Instance Consistency Maps decouple foreground from background:

\[\hat{\mathbf{M}}_i(x,y) = \begin{cases} 1, & \text{if } [x,y] \in b_i \\ 0, & \text{otherwise} \end{cases}$$ $$\hat{\mathbf{M}}^g = 1 - \sum_{i=1}^{N}\hat{\mathbf{M}}_i\]

Mask constraints ensure each layout condition influences only its corresponding local region, preventing attribute leakage.

Adaptive Spatial-Frequency Aggregation

Rather than simple summation or purely spatial-domain fusion, FICGen aggregates degraded instances and background simultaneously in both spatial and frequency domains:

\[\textbf{F}^s = \textbf{SAM}([\sum_{i=1}^N \textbf{f}_i^r, \textbf{f}^g]), \quad \textbf{F}^f = \textbf{FAM}([\sum_{i=1}^N \textbf{f}_i^r, \textbf{f}^g])\]

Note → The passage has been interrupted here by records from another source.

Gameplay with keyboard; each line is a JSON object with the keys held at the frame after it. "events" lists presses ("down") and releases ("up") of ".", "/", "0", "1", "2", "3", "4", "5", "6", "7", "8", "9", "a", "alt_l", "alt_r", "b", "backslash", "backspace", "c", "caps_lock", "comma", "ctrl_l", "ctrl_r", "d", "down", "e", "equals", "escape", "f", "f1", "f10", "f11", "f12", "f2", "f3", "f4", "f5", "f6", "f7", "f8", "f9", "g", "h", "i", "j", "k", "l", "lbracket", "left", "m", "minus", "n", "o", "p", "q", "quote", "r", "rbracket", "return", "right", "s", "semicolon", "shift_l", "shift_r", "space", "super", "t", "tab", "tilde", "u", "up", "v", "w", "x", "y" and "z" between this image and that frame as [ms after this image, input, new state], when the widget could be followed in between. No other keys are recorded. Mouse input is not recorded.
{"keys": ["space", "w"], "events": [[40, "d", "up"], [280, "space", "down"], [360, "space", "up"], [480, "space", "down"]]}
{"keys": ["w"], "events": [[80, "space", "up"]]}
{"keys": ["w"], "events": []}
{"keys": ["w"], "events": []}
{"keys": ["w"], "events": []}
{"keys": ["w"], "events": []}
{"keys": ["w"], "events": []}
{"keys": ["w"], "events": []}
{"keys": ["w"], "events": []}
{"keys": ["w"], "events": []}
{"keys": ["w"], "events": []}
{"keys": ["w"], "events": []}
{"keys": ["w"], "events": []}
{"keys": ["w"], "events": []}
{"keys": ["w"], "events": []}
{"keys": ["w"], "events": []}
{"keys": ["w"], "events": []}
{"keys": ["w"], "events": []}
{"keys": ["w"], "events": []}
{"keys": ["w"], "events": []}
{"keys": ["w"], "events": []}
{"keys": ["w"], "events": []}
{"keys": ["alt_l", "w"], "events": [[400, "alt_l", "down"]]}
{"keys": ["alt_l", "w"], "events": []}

where SAM captures spatial relational dependencies via standard self-attention, and FAM employs frequency attention to emphasize fine-grained cross-instance attributes (boundary sharpness, texture). The two streams are fused via a learnable depthwise convolution \(\zeta\) and softmax-weighted aggregation to produce the final degraded representation \(\delta^{final}\).

Loss & Training

Pre-trained LDM parameters are frozen; only FICGen modules are trained:

\[\min_{\theta'} \mathcal{L}_{FICGen} = \mathbb{E}_{z_0, \epsilon, t, \mathcal{Y}}[\|\epsilon - \mathcal{G}_{\theta,\theta'}(z_t, t, \mathcal{Y}, \mathcal{B}, \mathcal{Q})\|_2^2]\]

Key Experimental Results

Experimental Setup

  • Base Model: SDv1.5; FICGen is deployed only at the 8×8 and 16×16 resolution decoder layers.
  • Training: AdamW, lr=1e-4, 300 epochs, 8×A100, batch size=320.
  • Evaluation: Five degraded-scene datasets — ExDARK (low-light), RUOD (underwater), DIOR-H (remote sensing), DAWN (adverse weather), blurred VOC2012 (blur).
  • Metrics: FID (fidelity), COCO-style AP (alignment), downstream detector mAP (trainability).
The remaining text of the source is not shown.